I understood the last layer softmax and after that one hot encoding . The softmax is not good for multiple label classification in a single picture still we used softmax and then applied one hot encoding , why so ?

After reading the wiki for lesson 1 , i got this link and it explains the above . Why we need a fully connected layer and what it does .

For the second question I think we later switched to Sigmoid function from softmax , for multi label classification

All these links I read to get more understanding

Some points (quite important imho) to underline regarding CNNs:

  • The presence of a fully connected layer at the end of any traditional (i.e. non-fully conv) CNN.
    It serves the purpose of doing the actual classification. Without it, a traditional CNN would be unable to spit out the predicted classes.

  • The dense layers should not be called linear to differentiate them from conv layers, since convolution is a linear operator in itself (and discrete convolution is just matrix product, in particular).

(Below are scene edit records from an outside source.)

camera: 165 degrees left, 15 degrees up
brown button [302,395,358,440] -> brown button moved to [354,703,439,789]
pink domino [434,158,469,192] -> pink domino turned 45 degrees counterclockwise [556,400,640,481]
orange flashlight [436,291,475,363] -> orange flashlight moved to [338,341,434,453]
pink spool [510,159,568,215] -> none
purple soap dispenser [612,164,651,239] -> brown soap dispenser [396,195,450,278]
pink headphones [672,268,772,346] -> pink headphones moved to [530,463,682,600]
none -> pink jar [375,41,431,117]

  • When discrete convolution is explained, generally people makes use of filters like the ones used by photoshop (& C.), that is, pre-established filters (small matrices already filled with meaningful numbers) which apply some effects to the image at hand (i.e., make the edges more evident). This makes people think that a NN just applies this kind of filters to extract features like edges, corners, etc. (see for example Roderick’s question).
    In our case, the filters are definitely NOT established. The entire point (and beauty) of a CNN is that those filters are learned during training: if a CNN wants to minimize the loss, it is forced to learn the correct filters (via sgd and backprop). At the beginning of training the filters are initialized with some random distribution (see Xavier init for example).


I have the same question as you have about the “dense layer”, i.e. why initialize with random number and intuitively how does the dense layer help? The video does not explain the dense layer initialize with random number.